My son just handed me a note with 9 numbers on it and asked me to call his friend. I told him a phone number is 10 digits so this will not work.
Him: Ok, just add a 4 somewhere.
If you’d just let me explain, you’d be even angrier.
*points to baseball player stealing a base* hey look the batman is robin
The wife says she’s at the end of her rope, I guess I’ll put rope on my shopping list.
My dream car is a taco truck.
I woke up with a horse’s head in my bed. And straw. And the rest of the horse’s body. And cows. And a tractor. And this is a barn, I guess.
Don’t know how to delete tweets so please disregard the one earlier in which I angrily accused my enemies of breaking into my house without any signs of forced entry and stealing only my favourite red t-shirt as part of an evil mind game. Just realised I was already wearing it
Losing weight doesn’t seem to be working for me, so just gonna concentrate on getting taller
So quick to claim someone on your taxes yet so slow to make them a snack.
Kid: Can I get a new toy?
Me: No, Christmas is coming and you’ll get presents then
Kid: Can I have a candy bar?
Me: No, maybe Santa will bring you candy
Kid: A granola bar?
Me: Ask Santa 😉
Kid: A drink of water?
Me (only half listening): On Christmas
Flight attendants will honestly open a pack of m&ms and feed the entire plane with it.
Here’s your m
And an m for you
*steals someone’s soul*
*steals someone’s mate**Creates a soulmate*
Start calling divorces “incidents”
Level up on that intrigue
I’m so old that if I was a Care Bear, I’d be Medicare Bear.

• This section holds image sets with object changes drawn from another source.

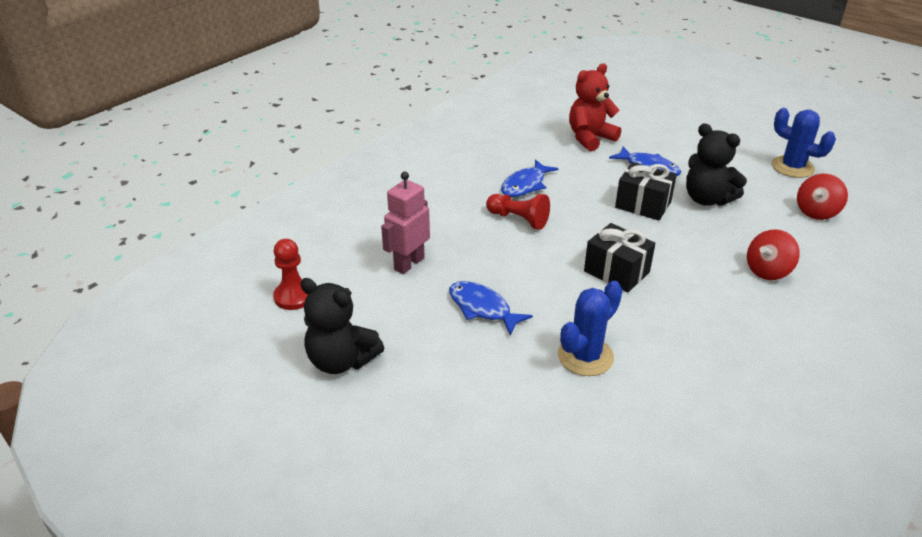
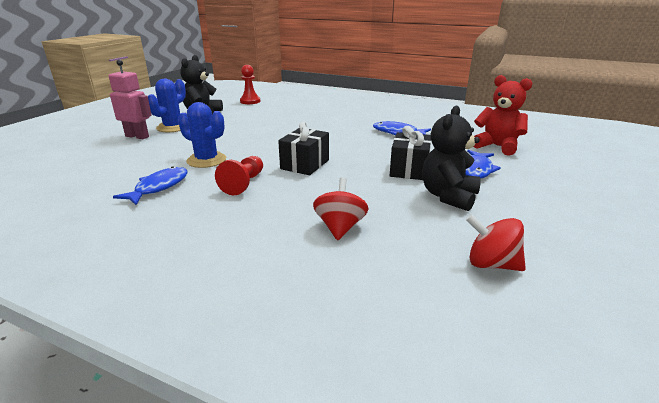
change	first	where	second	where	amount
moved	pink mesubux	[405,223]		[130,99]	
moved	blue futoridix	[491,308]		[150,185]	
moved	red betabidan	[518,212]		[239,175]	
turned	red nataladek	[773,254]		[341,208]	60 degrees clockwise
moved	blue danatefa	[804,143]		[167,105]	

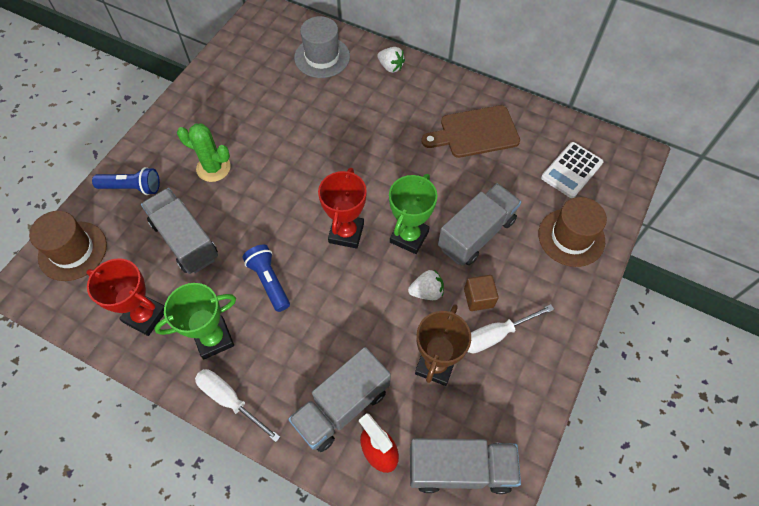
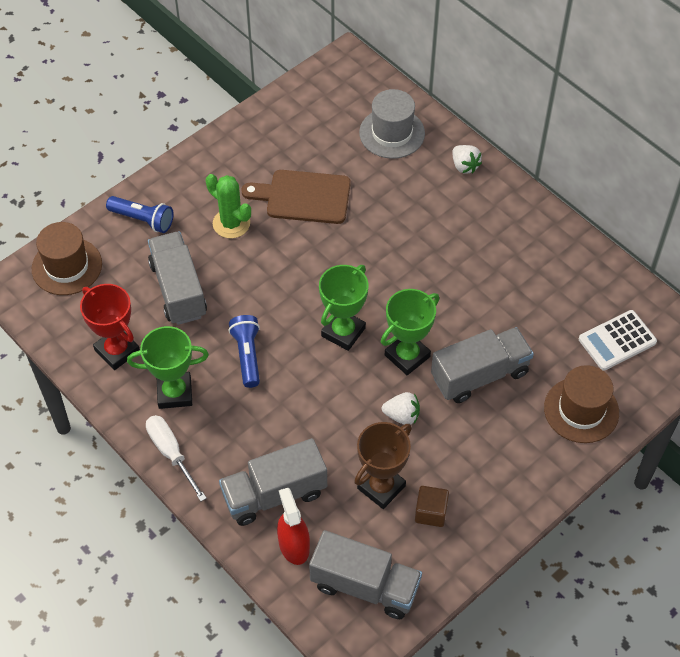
change	first	where	second	where	amount
recoloured	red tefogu	[342,208]	green tefogu	[343,308]	
moved	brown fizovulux	[470,131]		[296,197]	
moved	brown bomobazik	[481,293]		[432,506]	
removed	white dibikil	[510,328]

the youtube algorithm is good because you’ll watch a video about hamburgers and for 6 weeks you’ll get recommended videos like Why Hamburgers Ain’t Liberal and Ted Cruz Destroys Libtard Eating Hamburger and Joe Rogan Describes Hamburgers On Astral Plane
Does anyone know a good locksmith? I spent the entire day cleaning the entire house and need to keep my family out.
I think it might be my birthday but I deleted my facebook account so I really have no way of knowing.
[Starts jogging]
Body: No.
My neighbor’s wife put him on a diet so I’m slingshotting pretzel balls over the fence like a true bro
I had to delete Facebook because I liked too many pictures of dogs yesterday and now the newsfeed algorithm thinks I care about those people
I use these ( … ) a lot.
For which, I believe, the technical term is Dotty Dot Dots.
Waking up would be much easier if I didn’t have to do it so many days in a row.
vampires are dumb, moonlight is reflected sunlight.
Chewbacca before you swallowbacca
Thanks to modern recycling technology you can now throw away the same Pottery Barn catalog 2000 times.
[struggling to get out of a hammock] come here and say that
Always make sure that you are taking time for self-care. Because, if you don’t love yourself, how are you gonna love somebody else?! 😘 You got this 💪
.
#positivethoughts #positivemind #positivelife #dailymotivation #personalgrowth #selfcare #safecarequotes
*brings butter gun to butter knife fight*
Instead of getting annoyed, that stranger should have thanked me for tweezing his unruly ear hair.